__Dataset excerpts__
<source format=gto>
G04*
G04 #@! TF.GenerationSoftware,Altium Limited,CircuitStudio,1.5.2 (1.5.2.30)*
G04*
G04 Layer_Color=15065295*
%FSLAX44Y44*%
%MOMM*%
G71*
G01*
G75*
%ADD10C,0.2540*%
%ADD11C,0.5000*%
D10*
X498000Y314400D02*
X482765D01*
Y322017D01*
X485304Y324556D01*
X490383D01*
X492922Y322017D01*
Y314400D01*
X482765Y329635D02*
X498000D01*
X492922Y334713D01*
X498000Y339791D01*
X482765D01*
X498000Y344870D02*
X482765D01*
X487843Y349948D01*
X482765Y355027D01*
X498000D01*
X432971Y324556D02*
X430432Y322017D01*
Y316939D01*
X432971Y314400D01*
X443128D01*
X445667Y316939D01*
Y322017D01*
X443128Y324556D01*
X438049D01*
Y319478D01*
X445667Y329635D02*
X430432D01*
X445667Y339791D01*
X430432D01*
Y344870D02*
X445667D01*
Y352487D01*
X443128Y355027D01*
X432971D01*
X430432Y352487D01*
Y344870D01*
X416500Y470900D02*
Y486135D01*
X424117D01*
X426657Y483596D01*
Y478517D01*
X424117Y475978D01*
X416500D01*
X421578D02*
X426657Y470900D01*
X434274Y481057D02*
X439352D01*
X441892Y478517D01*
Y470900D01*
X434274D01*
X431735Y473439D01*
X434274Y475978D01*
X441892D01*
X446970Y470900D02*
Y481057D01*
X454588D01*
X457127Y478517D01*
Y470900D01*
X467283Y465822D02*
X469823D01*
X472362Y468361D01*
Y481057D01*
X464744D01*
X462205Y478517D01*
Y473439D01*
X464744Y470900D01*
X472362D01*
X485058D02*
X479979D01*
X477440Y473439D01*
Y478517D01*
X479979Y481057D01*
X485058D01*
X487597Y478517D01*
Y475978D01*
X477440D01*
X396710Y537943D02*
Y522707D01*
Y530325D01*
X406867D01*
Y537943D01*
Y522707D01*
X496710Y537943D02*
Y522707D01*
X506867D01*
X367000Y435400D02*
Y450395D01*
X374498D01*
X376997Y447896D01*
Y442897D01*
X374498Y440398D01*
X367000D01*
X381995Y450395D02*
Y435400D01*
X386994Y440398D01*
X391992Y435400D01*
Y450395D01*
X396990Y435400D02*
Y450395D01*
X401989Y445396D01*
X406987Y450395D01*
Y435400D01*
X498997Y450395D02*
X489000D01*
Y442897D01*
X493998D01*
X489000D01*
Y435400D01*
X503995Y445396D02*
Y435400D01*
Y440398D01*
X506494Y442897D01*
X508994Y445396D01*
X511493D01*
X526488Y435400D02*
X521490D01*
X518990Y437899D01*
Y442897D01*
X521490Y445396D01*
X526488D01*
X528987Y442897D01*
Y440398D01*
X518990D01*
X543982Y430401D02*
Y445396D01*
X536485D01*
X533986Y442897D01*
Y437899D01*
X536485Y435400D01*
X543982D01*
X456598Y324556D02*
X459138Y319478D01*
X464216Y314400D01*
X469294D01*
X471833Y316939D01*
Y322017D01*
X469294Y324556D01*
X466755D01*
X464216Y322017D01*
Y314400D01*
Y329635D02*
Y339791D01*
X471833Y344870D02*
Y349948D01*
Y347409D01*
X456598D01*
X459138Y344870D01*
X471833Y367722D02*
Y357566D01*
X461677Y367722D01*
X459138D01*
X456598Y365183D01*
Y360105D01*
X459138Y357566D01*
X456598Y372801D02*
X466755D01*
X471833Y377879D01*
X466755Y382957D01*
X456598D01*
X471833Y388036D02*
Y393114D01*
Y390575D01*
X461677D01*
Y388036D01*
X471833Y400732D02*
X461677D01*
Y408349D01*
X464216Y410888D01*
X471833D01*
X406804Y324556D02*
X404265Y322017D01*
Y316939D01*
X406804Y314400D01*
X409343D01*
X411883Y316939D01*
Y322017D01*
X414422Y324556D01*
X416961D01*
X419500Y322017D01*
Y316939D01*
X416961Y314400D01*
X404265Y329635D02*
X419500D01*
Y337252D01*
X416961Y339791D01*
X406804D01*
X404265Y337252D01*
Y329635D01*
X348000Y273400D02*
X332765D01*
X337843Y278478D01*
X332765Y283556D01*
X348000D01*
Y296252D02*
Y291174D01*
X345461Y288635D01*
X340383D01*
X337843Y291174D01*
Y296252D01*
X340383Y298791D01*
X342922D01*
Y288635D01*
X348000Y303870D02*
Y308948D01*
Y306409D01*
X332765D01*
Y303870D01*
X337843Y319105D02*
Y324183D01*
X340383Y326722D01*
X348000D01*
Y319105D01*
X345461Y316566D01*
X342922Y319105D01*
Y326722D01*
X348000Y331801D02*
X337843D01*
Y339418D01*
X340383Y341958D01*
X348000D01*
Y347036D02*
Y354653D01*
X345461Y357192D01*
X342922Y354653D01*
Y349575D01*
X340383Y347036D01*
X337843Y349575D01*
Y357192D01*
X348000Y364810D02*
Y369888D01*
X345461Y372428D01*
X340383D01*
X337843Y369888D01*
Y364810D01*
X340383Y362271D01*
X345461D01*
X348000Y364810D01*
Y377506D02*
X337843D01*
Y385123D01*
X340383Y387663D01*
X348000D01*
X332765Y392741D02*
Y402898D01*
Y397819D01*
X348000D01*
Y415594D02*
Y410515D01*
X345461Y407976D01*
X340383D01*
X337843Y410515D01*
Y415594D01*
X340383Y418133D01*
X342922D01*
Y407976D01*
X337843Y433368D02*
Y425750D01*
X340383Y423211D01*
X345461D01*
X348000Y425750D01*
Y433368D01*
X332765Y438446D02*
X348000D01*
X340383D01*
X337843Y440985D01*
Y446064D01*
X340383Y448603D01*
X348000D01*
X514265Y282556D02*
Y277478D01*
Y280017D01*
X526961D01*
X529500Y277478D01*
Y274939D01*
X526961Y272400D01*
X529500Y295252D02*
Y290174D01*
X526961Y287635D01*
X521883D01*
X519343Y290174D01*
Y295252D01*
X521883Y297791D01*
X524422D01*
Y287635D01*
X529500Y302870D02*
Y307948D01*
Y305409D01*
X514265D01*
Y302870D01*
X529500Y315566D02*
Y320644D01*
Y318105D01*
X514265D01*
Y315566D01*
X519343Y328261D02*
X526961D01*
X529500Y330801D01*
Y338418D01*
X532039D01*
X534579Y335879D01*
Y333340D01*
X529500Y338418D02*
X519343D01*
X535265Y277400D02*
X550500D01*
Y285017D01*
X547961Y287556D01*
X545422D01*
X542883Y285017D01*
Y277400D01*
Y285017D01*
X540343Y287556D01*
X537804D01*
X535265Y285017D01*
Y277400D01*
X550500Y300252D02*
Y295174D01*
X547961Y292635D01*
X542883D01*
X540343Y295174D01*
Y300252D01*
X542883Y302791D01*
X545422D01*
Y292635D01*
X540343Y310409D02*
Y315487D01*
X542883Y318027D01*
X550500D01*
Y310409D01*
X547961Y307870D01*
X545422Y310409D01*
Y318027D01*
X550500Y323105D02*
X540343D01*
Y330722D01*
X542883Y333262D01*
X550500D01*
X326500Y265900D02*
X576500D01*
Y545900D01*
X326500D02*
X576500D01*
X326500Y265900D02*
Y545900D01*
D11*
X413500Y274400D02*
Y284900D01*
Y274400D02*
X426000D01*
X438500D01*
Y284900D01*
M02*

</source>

---

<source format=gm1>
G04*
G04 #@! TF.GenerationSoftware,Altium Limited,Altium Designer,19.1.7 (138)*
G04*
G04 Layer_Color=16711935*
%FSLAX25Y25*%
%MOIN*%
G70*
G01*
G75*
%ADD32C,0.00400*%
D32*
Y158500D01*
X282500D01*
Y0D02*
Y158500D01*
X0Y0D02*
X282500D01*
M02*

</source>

--

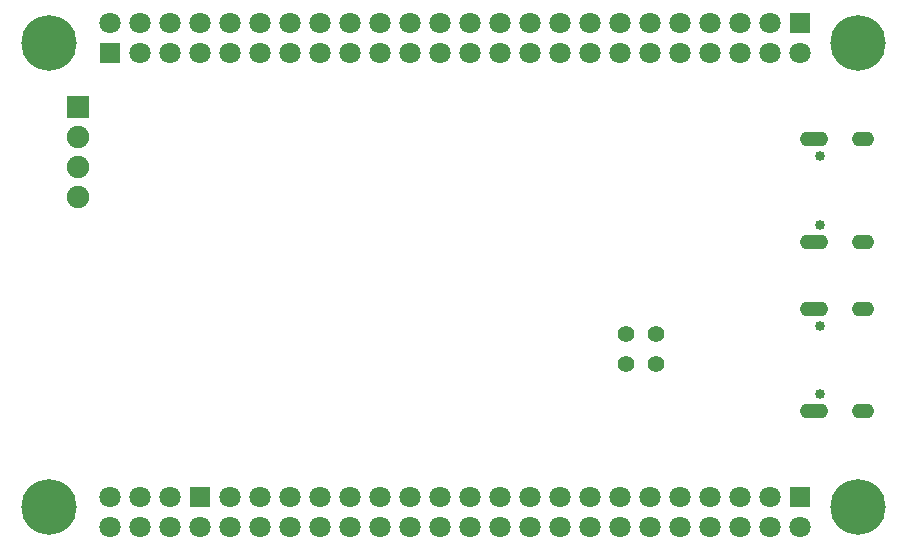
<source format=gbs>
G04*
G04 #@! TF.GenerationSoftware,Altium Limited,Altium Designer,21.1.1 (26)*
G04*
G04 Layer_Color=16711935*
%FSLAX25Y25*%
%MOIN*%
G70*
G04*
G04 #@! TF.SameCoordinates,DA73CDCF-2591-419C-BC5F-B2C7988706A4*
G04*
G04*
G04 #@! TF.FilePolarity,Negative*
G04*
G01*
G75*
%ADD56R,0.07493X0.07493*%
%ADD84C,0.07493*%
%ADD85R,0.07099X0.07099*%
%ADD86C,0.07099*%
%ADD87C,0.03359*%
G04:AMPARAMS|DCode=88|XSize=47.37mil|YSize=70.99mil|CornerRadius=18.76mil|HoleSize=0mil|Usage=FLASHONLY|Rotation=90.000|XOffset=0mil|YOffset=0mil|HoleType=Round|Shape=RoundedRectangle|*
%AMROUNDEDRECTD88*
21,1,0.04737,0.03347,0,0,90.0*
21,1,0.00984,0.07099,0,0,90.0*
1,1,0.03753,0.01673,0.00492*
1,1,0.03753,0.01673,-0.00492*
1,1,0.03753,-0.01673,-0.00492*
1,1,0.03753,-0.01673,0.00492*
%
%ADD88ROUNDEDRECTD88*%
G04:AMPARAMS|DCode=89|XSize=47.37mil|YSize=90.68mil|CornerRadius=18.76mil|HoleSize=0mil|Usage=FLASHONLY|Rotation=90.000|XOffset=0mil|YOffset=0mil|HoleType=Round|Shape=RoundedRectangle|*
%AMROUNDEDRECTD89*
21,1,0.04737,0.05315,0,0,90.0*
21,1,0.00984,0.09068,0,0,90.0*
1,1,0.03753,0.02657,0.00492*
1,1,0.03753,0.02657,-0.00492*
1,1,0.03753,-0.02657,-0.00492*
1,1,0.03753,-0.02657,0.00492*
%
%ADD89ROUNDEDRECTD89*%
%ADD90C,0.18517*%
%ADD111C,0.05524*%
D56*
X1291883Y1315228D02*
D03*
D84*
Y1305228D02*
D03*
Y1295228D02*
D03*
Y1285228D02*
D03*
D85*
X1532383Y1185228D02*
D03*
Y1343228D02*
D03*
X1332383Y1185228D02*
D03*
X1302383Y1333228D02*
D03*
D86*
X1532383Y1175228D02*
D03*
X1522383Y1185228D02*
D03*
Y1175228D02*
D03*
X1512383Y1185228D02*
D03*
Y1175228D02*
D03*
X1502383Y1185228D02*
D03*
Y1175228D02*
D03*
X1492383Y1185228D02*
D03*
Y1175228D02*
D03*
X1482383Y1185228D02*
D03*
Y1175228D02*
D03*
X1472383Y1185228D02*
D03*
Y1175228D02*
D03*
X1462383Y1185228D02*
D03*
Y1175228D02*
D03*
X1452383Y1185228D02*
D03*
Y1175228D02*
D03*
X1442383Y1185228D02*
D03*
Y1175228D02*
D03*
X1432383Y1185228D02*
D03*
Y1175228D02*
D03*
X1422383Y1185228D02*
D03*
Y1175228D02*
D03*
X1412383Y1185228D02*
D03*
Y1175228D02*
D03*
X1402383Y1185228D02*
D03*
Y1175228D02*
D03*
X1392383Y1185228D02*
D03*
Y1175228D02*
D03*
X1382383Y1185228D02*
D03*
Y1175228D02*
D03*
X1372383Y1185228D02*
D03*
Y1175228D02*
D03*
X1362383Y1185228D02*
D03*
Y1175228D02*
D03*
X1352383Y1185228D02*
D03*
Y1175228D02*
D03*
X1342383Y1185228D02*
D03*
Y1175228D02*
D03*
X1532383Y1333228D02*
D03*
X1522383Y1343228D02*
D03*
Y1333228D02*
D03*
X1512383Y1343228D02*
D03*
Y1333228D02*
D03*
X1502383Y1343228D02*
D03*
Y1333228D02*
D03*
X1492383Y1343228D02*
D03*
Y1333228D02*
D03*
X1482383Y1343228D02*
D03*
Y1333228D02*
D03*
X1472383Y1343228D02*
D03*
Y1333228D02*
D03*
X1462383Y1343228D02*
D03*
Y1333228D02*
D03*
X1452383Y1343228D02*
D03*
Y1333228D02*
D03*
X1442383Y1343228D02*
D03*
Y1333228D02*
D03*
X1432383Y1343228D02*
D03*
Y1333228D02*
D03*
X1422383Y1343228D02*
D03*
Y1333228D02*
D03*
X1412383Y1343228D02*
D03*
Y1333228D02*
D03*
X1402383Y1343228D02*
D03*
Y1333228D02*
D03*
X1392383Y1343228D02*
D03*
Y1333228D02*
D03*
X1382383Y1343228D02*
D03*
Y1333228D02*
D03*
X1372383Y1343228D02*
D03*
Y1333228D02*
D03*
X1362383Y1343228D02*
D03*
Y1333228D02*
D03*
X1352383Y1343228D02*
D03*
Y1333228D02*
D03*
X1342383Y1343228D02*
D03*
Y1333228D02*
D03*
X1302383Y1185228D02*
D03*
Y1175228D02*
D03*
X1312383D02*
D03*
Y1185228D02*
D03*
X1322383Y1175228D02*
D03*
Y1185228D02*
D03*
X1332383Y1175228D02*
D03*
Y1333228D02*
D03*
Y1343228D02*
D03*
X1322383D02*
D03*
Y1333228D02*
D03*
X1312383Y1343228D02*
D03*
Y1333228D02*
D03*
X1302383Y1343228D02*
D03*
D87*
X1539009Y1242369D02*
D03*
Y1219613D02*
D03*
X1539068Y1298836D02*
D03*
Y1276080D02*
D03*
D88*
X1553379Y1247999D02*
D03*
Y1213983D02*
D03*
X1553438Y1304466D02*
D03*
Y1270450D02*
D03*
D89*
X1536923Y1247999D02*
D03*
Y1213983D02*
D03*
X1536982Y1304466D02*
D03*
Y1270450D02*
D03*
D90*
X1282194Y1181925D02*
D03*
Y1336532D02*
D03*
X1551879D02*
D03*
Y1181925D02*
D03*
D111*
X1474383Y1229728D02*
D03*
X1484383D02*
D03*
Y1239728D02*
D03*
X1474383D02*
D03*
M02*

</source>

__Exercise__
Give the number of lines in the records that contain the word "format", and write nothing else.

__Answer to this task__
3